The California Environmental, Public Health, and Workers Defense Act of 2019 known as SB 1, would have solidified the use of outdated biological opinions when determining restrictions for the Sacramento-San Joaquin Delta. The legislation was also described as a ‘job killer’ by the California Chamber of Commerce (CalChamber), who celebrated the veto. “SB 1 posed a major threat to California’s water supply and reliability, and the Governor has shown outstanding leadership in announcing his veto of this measure,” CalChamber President and CEO Allan Zaremberg said in a statement.

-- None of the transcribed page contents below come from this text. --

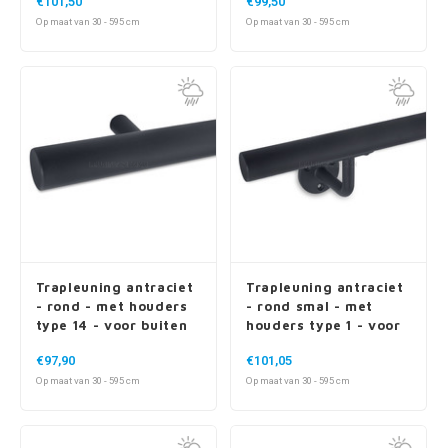
€101,50
€99,50
Op maat van 30 - 595 cm
Op maat van 30 - 595 cm
Trapleuning antraciet
Trapleuning antraciet
- rond - met houders
- rond smal - met
type 14 - voor buiten
houders type 1 - voor
buiten
€97,90
€101,05
Op maat van 30 - 595 cm
Op maat van 30 - 595 cm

Agriculture groups such as Western Growers and the Western Agricultural Processors Association worked in opposition of the bill throughout the legislative process. The underlying concern was that the bill would have eliminated the cooperative work that has been done in reaching voluntary agreements among water users. “ACWA applauds Governor Newsom for recognizing that SB 1 would have derailed the ongoing Voluntary Agreement negotiations and led to unnecessary regulatory uncertainty for water agencies throughout California,” said Brent Hastey, Associations of California Water Agencies President.

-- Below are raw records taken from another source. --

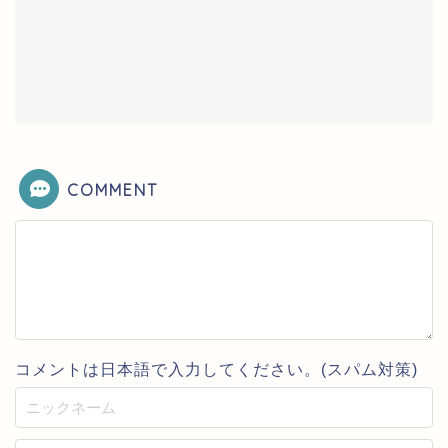
COMMENT
コメントは日本語で入力してください。(スパム対策)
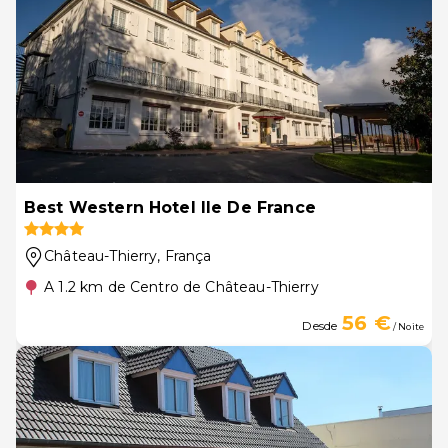
Best Western Hotel Ile De France
Château-Thierry
, França
A 1.2 km de Centro de Château-Thierry
56 €
Desde
/ Noite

Several California legislators including Shannon Grove, Andreas Borgeas, and Josh Harder have also issued various messages of support for Governor Newsom’s decision to veto SB 1. “I applaud the governor’s commitment to listening to the needs of Central Valley water users…the voluntary settlement process is our best option for ensuring our farmers have the water they need to protect their livelihoods and feed the world while also protecting vulnerable fish and wildlife, ” Harder said in a statement.